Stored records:
****************************************

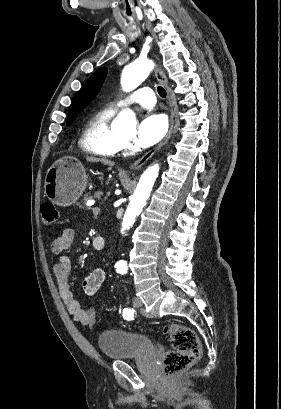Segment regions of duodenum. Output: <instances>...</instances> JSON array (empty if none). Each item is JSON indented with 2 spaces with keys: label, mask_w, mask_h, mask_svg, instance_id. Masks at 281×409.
Segmentation results:
<instances>
[{
  "label": "duodenum",
  "mask_w": 281,
  "mask_h": 409,
  "mask_svg": "<svg viewBox=\"0 0 281 409\" xmlns=\"http://www.w3.org/2000/svg\"><path fill=\"white\" fill-rule=\"evenodd\" d=\"M99 240H102V238H101V237H96V238L94 239L93 247H94L95 250H100V248H101V245H100V241H99Z\"/></svg>",
  "instance_id": "410a0bca"
}]
</instances>
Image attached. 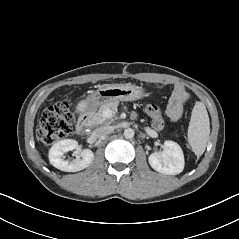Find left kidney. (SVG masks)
I'll list each match as a JSON object with an SVG mask.
<instances>
[{"label":"left kidney","mask_w":239,"mask_h":239,"mask_svg":"<svg viewBox=\"0 0 239 239\" xmlns=\"http://www.w3.org/2000/svg\"><path fill=\"white\" fill-rule=\"evenodd\" d=\"M148 161L154 170L167 175L181 173L185 164L181 147L169 140L164 142L163 151L152 153Z\"/></svg>","instance_id":"obj_1"}]
</instances>
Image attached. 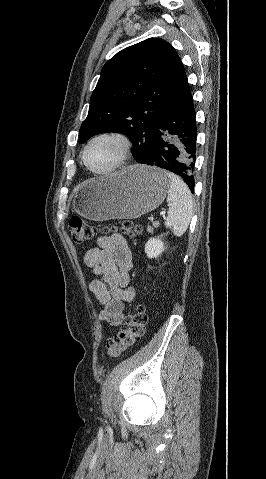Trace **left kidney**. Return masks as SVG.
<instances>
[{"mask_svg":"<svg viewBox=\"0 0 266 479\" xmlns=\"http://www.w3.org/2000/svg\"><path fill=\"white\" fill-rule=\"evenodd\" d=\"M164 249V242L160 238H150L145 244V253L150 259L159 257Z\"/></svg>","mask_w":266,"mask_h":479,"instance_id":"left-kidney-1","label":"left kidney"}]
</instances>
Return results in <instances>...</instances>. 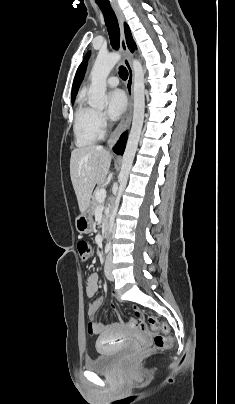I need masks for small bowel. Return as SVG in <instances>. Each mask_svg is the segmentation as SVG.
<instances>
[{
    "label": "small bowel",
    "mask_w": 235,
    "mask_h": 404,
    "mask_svg": "<svg viewBox=\"0 0 235 404\" xmlns=\"http://www.w3.org/2000/svg\"><path fill=\"white\" fill-rule=\"evenodd\" d=\"M99 289V276L96 273H92L89 275L87 279L86 285V293L89 297L94 296ZM105 299L104 297H99L93 302L89 303L87 306V314L89 318H94L100 307L103 305ZM114 305V303H112ZM131 329H137L133 326H130ZM89 330L98 336V347L99 344L109 342L112 340H118L121 336L128 333L129 327H127L124 323L117 322L113 324H103L92 322L89 325Z\"/></svg>",
    "instance_id": "1"
}]
</instances>
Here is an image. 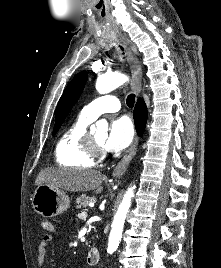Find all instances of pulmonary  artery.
Instances as JSON below:
<instances>
[{"instance_id":"1","label":"pulmonary artery","mask_w":221,"mask_h":268,"mask_svg":"<svg viewBox=\"0 0 221 268\" xmlns=\"http://www.w3.org/2000/svg\"><path fill=\"white\" fill-rule=\"evenodd\" d=\"M119 109V99L114 95H105L86 105L81 114L93 121L103 113L117 112Z\"/></svg>"}]
</instances>
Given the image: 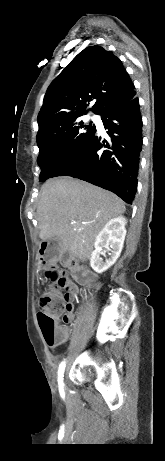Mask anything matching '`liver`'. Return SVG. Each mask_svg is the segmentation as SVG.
I'll list each match as a JSON object with an SVG mask.
<instances>
[{"mask_svg":"<svg viewBox=\"0 0 165 461\" xmlns=\"http://www.w3.org/2000/svg\"><path fill=\"white\" fill-rule=\"evenodd\" d=\"M125 210L124 202L111 192L71 177L53 178L42 186L39 236L58 237L66 251L85 262L105 223Z\"/></svg>","mask_w":165,"mask_h":461,"instance_id":"1","label":"liver"}]
</instances>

****************************************

> _Description of the task_
Reproduce the lines word for word, starting with the first line and ending with the line that contains "240H102V238H101V237H96V238L94 239L93 247H94L95", with both of those lines included. Leave the pictures out of your answer.

> _Result_
Segment regions of duodenum. Output: <instances>...</instances> JSON array (empty if none). Each item is JSON indented with 2 spaces with keys: label, mask_w, mask_h, mask_svg, instance_id. Masks at 281×409.
Segmentation results:
<instances>
[{
  "label": "duodenum",
  "mask_w": 281,
  "mask_h": 409,
  "mask_svg": "<svg viewBox=\"0 0 281 409\" xmlns=\"http://www.w3.org/2000/svg\"><path fill=\"white\" fill-rule=\"evenodd\" d=\"M99 240H102V238H101V237H96V238L94 239L93 247H94L95 250H100V248H101V245H100V241H99Z\"/></svg>",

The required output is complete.